* **AVAILABLE DATA**:
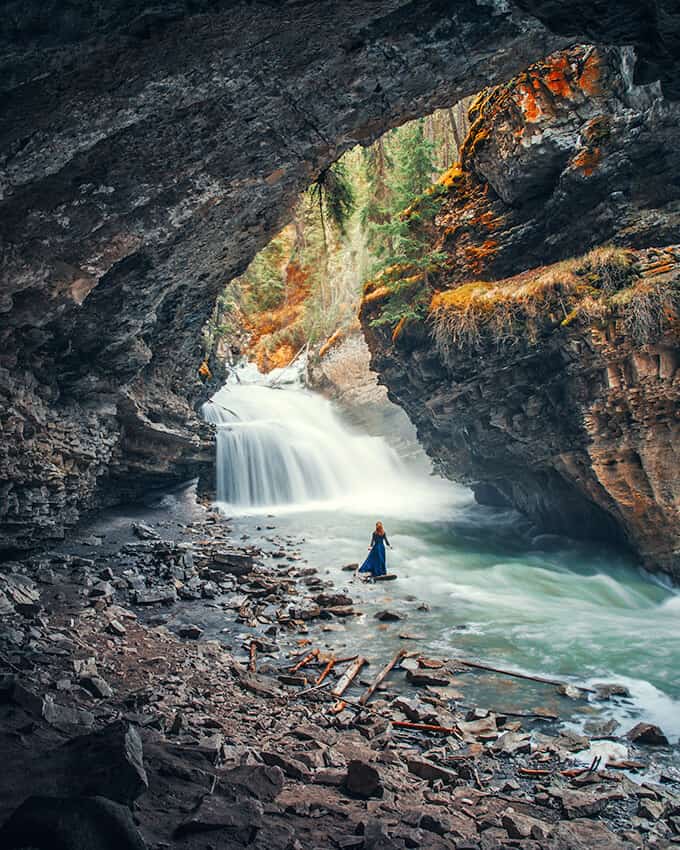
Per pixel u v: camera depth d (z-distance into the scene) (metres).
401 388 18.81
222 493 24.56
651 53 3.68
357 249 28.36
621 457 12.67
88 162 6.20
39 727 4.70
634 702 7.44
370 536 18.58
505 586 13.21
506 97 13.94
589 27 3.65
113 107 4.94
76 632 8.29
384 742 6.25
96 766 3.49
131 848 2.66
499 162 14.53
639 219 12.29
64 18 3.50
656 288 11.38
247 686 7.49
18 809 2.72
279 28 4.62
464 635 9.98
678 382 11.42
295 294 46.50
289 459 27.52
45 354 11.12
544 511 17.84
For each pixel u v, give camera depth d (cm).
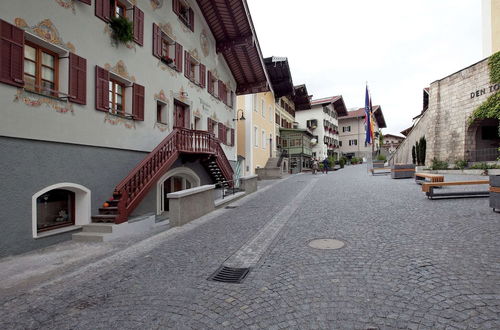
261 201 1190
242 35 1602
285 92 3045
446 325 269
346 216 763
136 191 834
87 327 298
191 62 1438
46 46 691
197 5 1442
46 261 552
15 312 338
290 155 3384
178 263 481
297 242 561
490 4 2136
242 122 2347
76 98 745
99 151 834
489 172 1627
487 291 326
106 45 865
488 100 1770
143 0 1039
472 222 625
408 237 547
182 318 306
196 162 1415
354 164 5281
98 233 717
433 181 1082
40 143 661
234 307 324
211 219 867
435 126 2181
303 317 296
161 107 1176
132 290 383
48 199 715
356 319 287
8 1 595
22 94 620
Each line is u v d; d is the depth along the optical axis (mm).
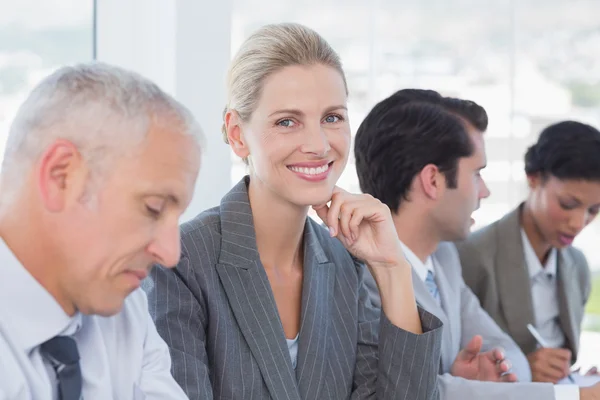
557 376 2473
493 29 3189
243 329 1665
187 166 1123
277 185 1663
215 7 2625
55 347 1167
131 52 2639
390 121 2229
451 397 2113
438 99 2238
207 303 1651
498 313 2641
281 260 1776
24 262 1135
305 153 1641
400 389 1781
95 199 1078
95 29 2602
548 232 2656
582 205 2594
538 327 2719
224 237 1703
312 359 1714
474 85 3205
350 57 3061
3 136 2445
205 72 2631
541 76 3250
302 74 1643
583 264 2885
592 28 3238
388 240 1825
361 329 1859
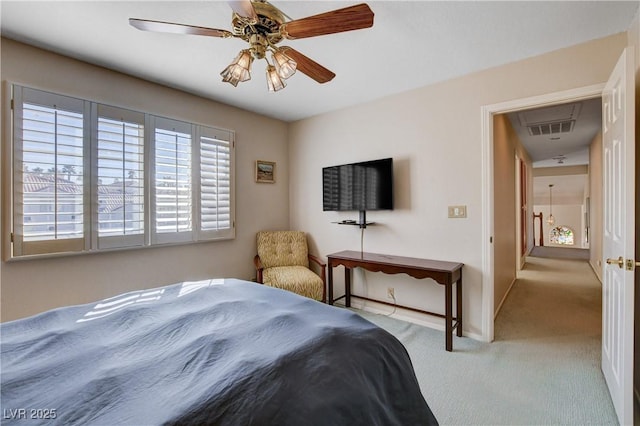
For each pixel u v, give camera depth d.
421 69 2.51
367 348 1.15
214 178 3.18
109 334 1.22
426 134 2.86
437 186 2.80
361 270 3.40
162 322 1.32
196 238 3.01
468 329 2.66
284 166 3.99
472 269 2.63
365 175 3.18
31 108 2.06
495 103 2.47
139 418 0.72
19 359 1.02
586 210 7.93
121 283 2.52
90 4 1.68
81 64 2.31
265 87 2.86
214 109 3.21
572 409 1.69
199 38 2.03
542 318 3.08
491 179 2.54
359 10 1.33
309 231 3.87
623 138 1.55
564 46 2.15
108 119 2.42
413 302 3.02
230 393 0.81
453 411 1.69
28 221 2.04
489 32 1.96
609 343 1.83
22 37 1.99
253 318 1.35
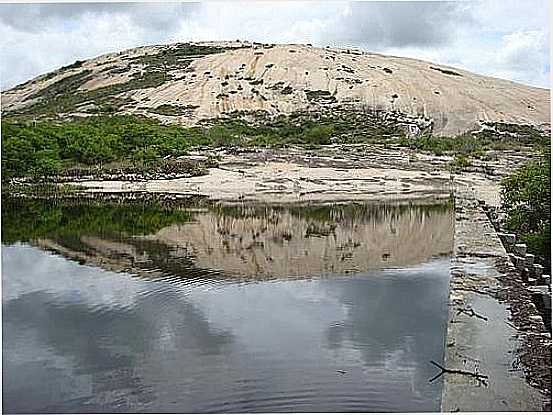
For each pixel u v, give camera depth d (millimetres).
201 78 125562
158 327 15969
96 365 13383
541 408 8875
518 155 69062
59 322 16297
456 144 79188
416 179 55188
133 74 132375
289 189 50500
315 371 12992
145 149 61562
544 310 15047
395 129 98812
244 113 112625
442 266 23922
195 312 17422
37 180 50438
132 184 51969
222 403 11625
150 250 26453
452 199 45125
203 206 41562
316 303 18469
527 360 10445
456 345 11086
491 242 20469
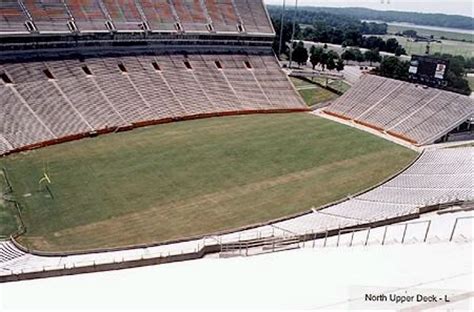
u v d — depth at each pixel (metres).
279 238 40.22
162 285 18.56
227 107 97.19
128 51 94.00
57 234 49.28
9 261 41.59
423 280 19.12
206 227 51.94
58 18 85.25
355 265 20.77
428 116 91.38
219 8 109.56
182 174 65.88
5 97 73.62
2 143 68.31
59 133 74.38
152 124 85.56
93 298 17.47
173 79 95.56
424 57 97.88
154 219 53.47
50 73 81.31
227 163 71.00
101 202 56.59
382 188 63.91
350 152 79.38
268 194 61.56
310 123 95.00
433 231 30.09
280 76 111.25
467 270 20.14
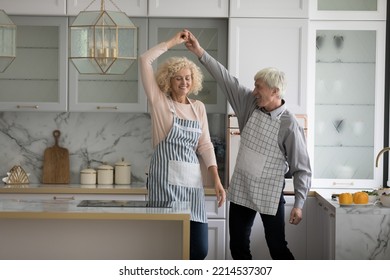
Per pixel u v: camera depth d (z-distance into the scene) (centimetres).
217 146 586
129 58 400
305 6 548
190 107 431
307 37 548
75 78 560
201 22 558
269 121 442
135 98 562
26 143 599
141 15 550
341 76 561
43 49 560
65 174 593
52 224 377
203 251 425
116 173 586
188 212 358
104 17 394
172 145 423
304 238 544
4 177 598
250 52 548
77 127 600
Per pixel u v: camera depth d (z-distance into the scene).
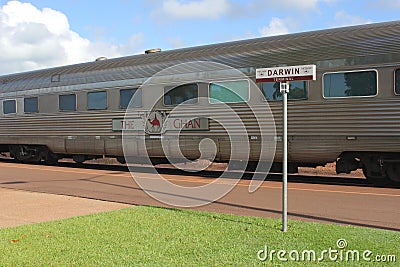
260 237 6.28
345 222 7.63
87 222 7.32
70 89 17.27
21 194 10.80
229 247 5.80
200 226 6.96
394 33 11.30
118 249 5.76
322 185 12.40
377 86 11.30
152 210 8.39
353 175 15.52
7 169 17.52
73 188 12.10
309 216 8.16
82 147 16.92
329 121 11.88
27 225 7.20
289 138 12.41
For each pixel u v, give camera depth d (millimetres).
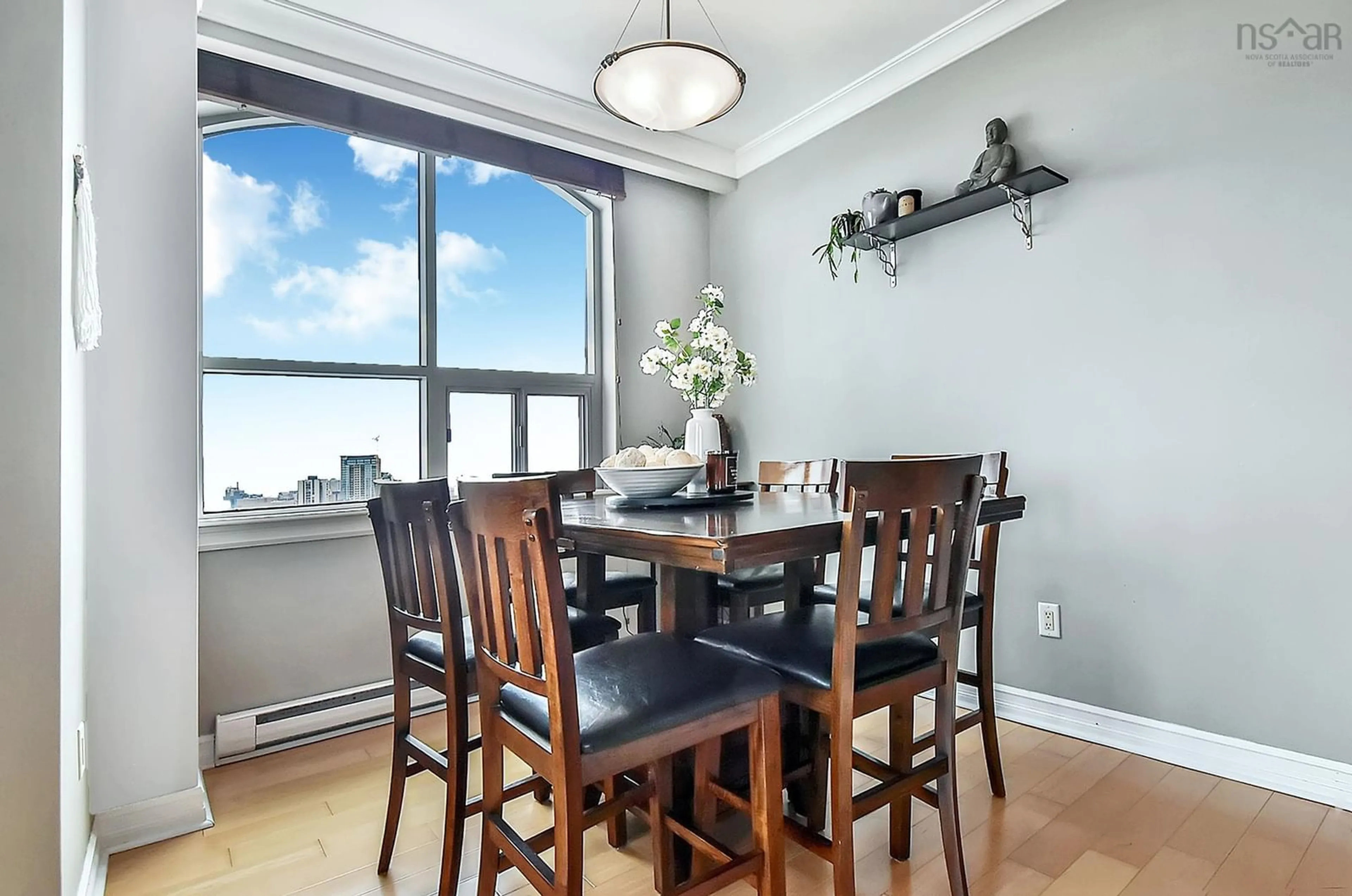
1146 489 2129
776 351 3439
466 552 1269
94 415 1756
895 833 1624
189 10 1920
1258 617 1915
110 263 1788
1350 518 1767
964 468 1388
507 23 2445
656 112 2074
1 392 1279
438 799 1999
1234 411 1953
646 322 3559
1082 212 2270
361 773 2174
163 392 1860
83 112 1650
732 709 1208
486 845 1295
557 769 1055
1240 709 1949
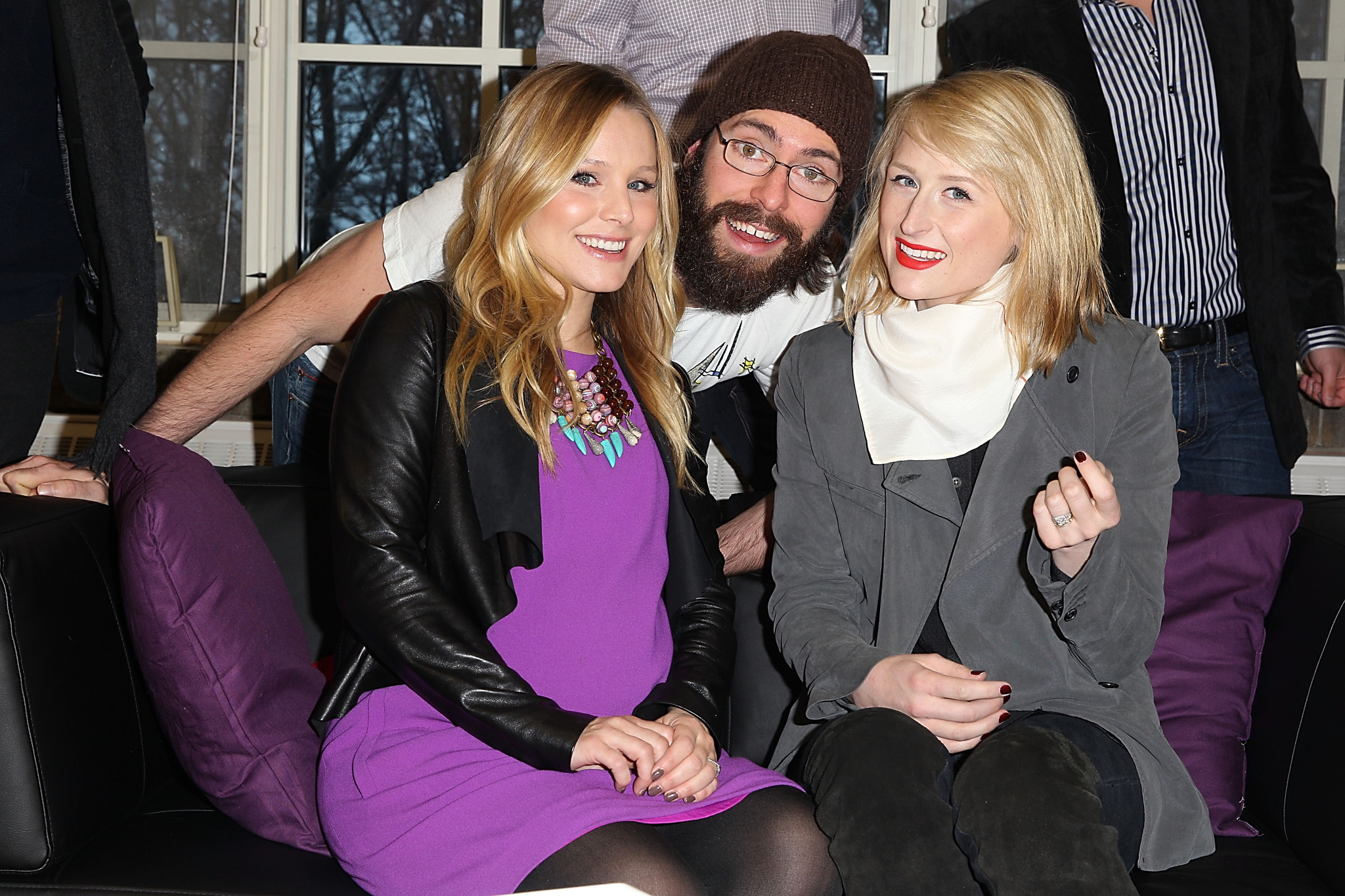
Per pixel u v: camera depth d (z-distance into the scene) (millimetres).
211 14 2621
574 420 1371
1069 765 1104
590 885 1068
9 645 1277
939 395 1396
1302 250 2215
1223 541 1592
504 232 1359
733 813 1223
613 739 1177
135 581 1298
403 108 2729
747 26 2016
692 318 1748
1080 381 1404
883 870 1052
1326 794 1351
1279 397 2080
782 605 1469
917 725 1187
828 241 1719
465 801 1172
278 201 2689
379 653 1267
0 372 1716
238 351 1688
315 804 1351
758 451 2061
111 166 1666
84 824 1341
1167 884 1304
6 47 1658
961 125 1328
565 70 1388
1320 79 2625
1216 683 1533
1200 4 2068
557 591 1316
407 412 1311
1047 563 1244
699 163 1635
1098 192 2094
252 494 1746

* **TASK DIRECTIONS**: Each record above must be retyped exactly. Omit the pictures.

* **RESPONSE AREA**:
Per pixel u v: camera depth d (z-distance into the scene) (metres).
401 388 18.81
222 493 24.56
651 53 3.68
357 249 28.36
621 457 12.67
88 162 6.20
39 727 4.70
634 702 7.44
370 536 18.58
505 586 13.21
506 97 13.94
589 27 3.65
113 107 4.94
76 632 8.29
384 742 6.25
96 766 3.49
131 848 2.66
499 162 14.53
639 219 12.29
64 18 3.50
656 288 11.38
247 686 7.49
18 809 2.72
279 28 4.62
464 635 9.98
678 382 11.42
295 294 46.50
289 459 27.52
45 354 11.12
544 511 17.84
For each pixel u v, give camera depth d (cm).
261 201 1190
242 35 1602
285 92 3045
446 325 269
346 216 763
136 191 834
87 327 298
191 62 1438
46 46 691
197 5 1442
46 261 552
15 312 338
290 155 3384
178 263 481
297 242 561
490 4 2136
242 122 2347
76 98 745
99 151 834
489 172 1627
487 291 326
106 45 865
488 100 1770
143 0 1039
472 222 625
408 237 547
182 318 306
196 162 1415
354 164 5281
98 233 717
433 181 1082
40 143 661
234 307 324
211 219 867
435 126 2181
303 317 296
161 107 1176
132 290 383
48 199 715
356 319 287
8 1 595
22 94 620
Each line is u v d; d is the depth along the optical axis (mm).
557 376 2473
493 29 3189
243 329 1665
187 166 1123
277 185 1663
215 7 2625
55 347 1167
131 52 2639
390 121 2229
451 397 2113
438 99 2238
207 303 1651
498 313 2641
281 260 1776
24 262 1135
305 153 1641
400 389 1781
95 199 1078
95 29 2602
548 232 2656
582 205 2594
538 327 2719
224 237 1703
312 359 1714
474 85 3205
350 57 3061
3 136 2445
205 72 2631
541 76 3250
302 74 1643
583 264 2885
592 28 3238
388 240 1825
361 329 1859
For each pixel u v, give camera depth d.
421 69 2.51
367 348 1.15
214 178 3.18
109 334 1.22
426 134 2.86
437 186 2.80
361 270 3.40
162 322 1.32
196 238 3.01
468 329 2.66
284 166 3.99
472 269 2.63
365 175 3.18
31 108 2.06
495 103 2.47
139 418 0.72
19 359 1.02
586 210 7.93
121 283 2.52
90 4 1.68
81 64 2.31
265 87 2.86
214 109 3.21
572 409 1.69
199 38 2.03
542 318 3.08
491 179 2.54
359 10 1.33
309 231 3.87
623 138 1.55
564 46 2.15
108 119 2.42
413 302 3.02
230 393 0.81
453 411 1.69
28 221 2.04
489 32 1.96
609 343 1.83
22 37 1.99
253 318 1.35
For each pixel u v, give camera depth d (millimetres).
201 78 125562
158 327 15969
96 365 13383
541 408 8875
518 155 69062
59 322 16297
456 144 79188
416 179 55188
133 74 132375
289 189 50500
315 371 12992
145 149 61562
544 310 15047
395 129 98812
244 113 112625
442 266 23922
195 312 17422
37 180 50438
132 184 51969
222 403 11625
150 250 26453
452 199 45125
203 206 41562
316 303 18469
527 360 10445
456 345 11086
491 242 20469
u v d — depth at each pixel (metres).
279 238 40.22
162 285 18.56
227 107 97.19
128 51 94.00
57 234 49.28
9 261 41.59
423 280 19.12
206 227 51.94
58 18 85.25
355 265 20.77
428 116 91.38
219 8 109.56
182 174 65.88
5 97 73.62
2 143 68.31
59 133 74.38
152 124 85.56
93 298 17.47
173 79 95.56
424 57 97.88
154 219 53.47
50 73 81.31
227 163 71.00
101 202 56.59
382 188 63.91
350 152 79.38
268 194 61.56
310 123 95.00
433 231 30.09
280 76 111.25
467 270 20.14
Per pixel u v: camera depth d (z-distance into the scene) (centimetres).
217 146 586
129 58 400
305 6 548
190 107 431
307 37 548
75 78 560
201 22 558
269 121 442
135 98 562
26 143 599
141 15 550
341 76 561
43 49 560
65 174 593
52 224 377
203 251 425
116 173 586
188 212 358
104 17 394
172 145 423
304 238 544
4 177 598
250 52 548
77 127 600
Per pixel u v: camera depth d (z-distance into the scene).
260 237 6.28
345 222 7.63
87 222 7.32
70 89 17.27
21 194 10.80
229 247 5.80
200 226 6.96
394 33 11.30
118 249 5.76
322 185 12.40
377 86 11.30
152 210 8.39
353 175 15.52
7 169 17.52
73 188 12.10
309 216 8.16
82 147 16.92
329 121 11.88
27 225 7.20
289 138 12.41
For each pixel u v, give camera depth d (millimetres).
1146 489 2129
776 351 3439
466 552 1269
94 415 1756
895 833 1624
189 10 1920
1258 617 1915
110 263 1788
1350 518 1767
964 468 1388
507 23 2445
656 112 2074
1 392 1279
438 799 1999
1234 411 1953
646 322 3559
1082 212 2270
361 773 2174
163 392 1860
83 112 1650
732 709 1208
486 845 1295
557 769 1055
1240 709 1949
Per pixel u v: camera depth d (z-distance into the scene) (millimetres).
211 14 2621
574 420 1371
1069 765 1104
590 885 1068
9 645 1277
939 395 1396
1302 250 2215
1223 541 1592
504 232 1359
733 813 1223
613 739 1177
135 581 1298
403 108 2729
747 26 2016
692 318 1748
1080 381 1404
883 870 1052
1326 794 1351
1279 397 2080
782 605 1469
917 725 1187
828 241 1719
465 801 1172
278 201 2689
379 653 1267
0 372 1716
238 351 1688
315 804 1351
758 451 2061
111 166 1666
84 824 1341
1167 884 1304
6 47 1658
961 125 1328
565 70 1388
1320 79 2625
1216 683 1533
1200 4 2068
557 591 1316
407 412 1311
1047 563 1244
699 163 1635
1098 192 2094
252 494 1746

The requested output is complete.